• INSTRUCTIONS FOR THE TASK
Pick out every line in the records below that contains the string "chart", and copy each one.

(Dataset excerpts)
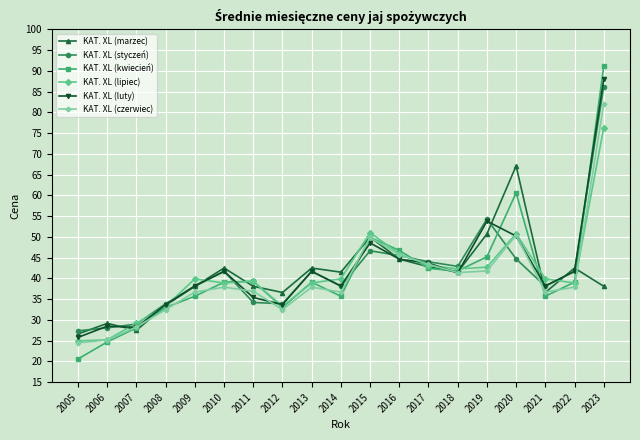

Where is the first local minimum for KAT. XL (kwiecień)?

2012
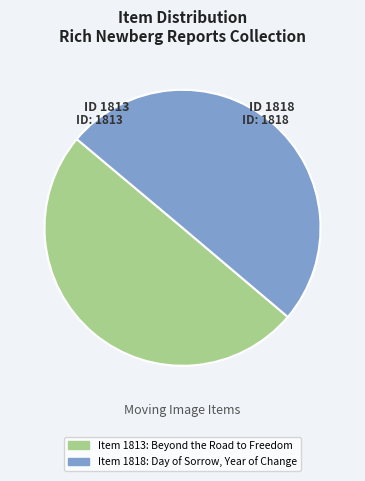

Do Item 1818: Day of Sorrow, Year of Change and Item 1813: Beyond the Road to Freedom together represent more than half of the pie?

Yes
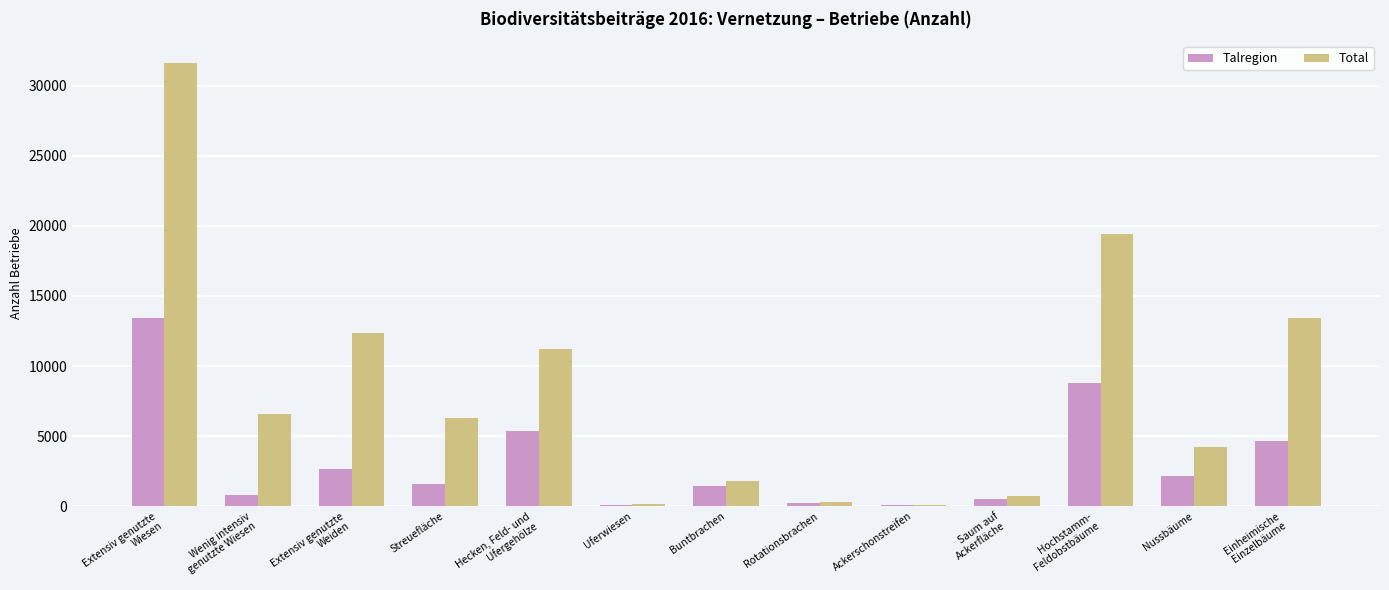

What is the highest value of the Talregion series?

13456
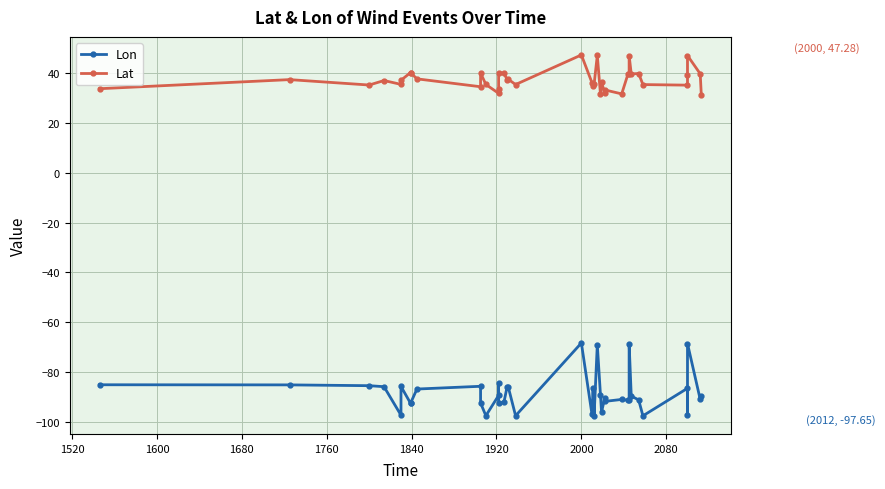

What is the greatest value displayed?

47.3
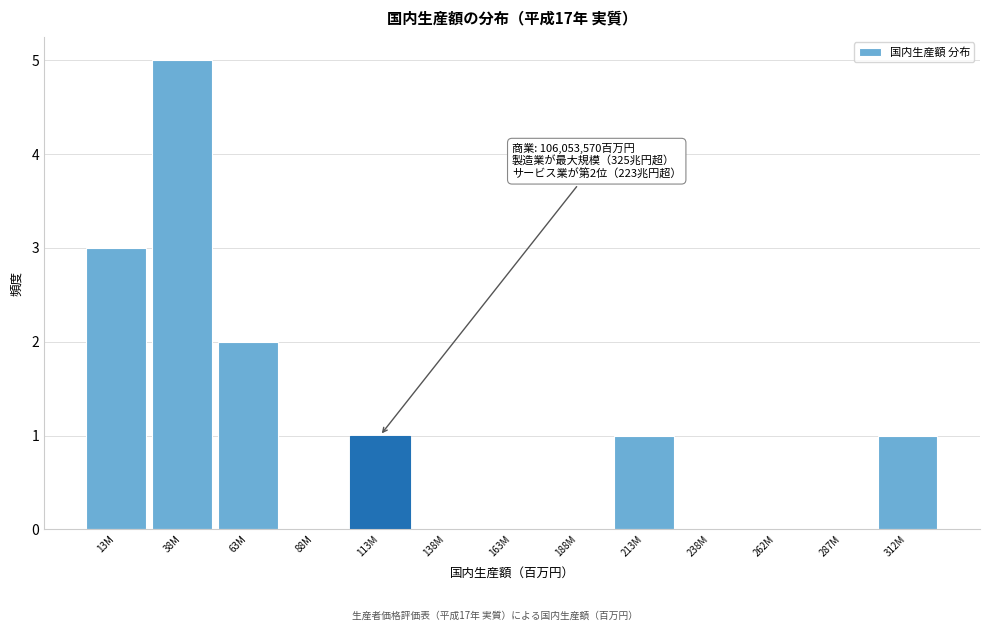

Reading right to left, extract all data points from this chart.

312M=1	287M=0	262M=0	238M=0	213M=1	188M=0	163M=0	138M=0	113M=1	88M=0	63M=2	38M=5	13M=3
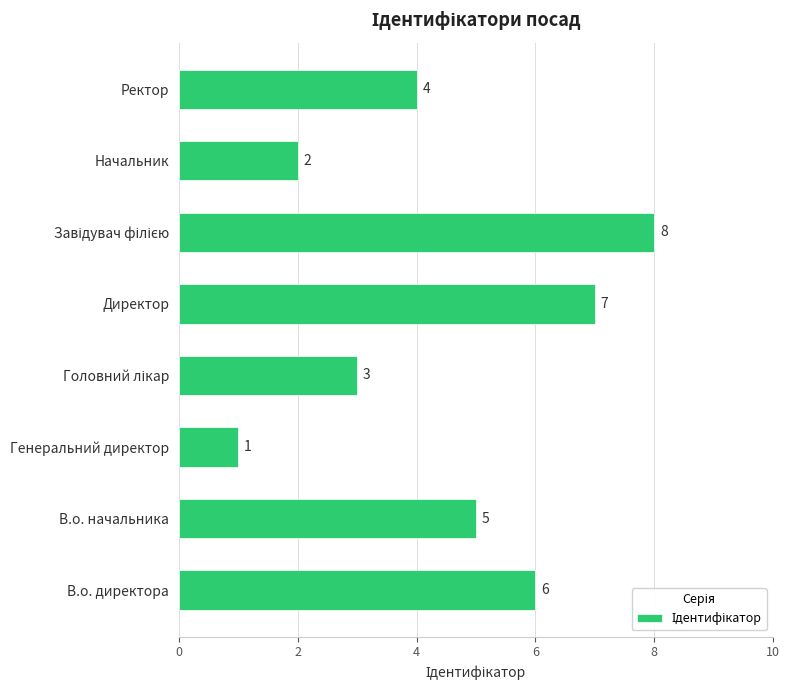

Is it true that the value at Директор is 12?

False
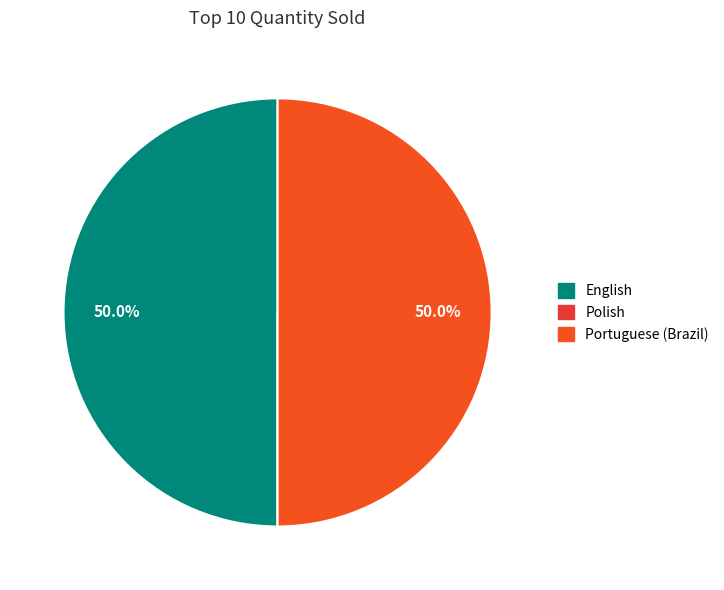

How many segments does this pie chart have?

3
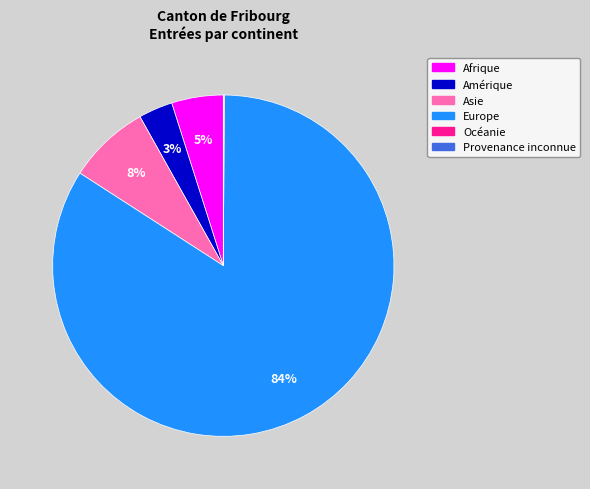

Does Europe represent more than half of the total?

Yes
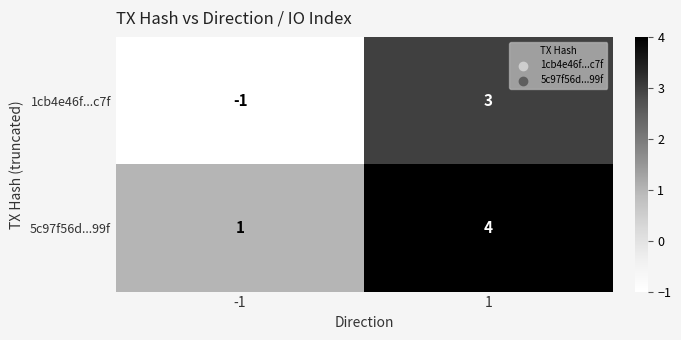

True or false: 5c97f56d...99f has a value of 1 at 1.

False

• SOLUTION FOR THIS PROBLEM
Reading right to left, extract all data points from this chart.
How many segments does this pie chart have?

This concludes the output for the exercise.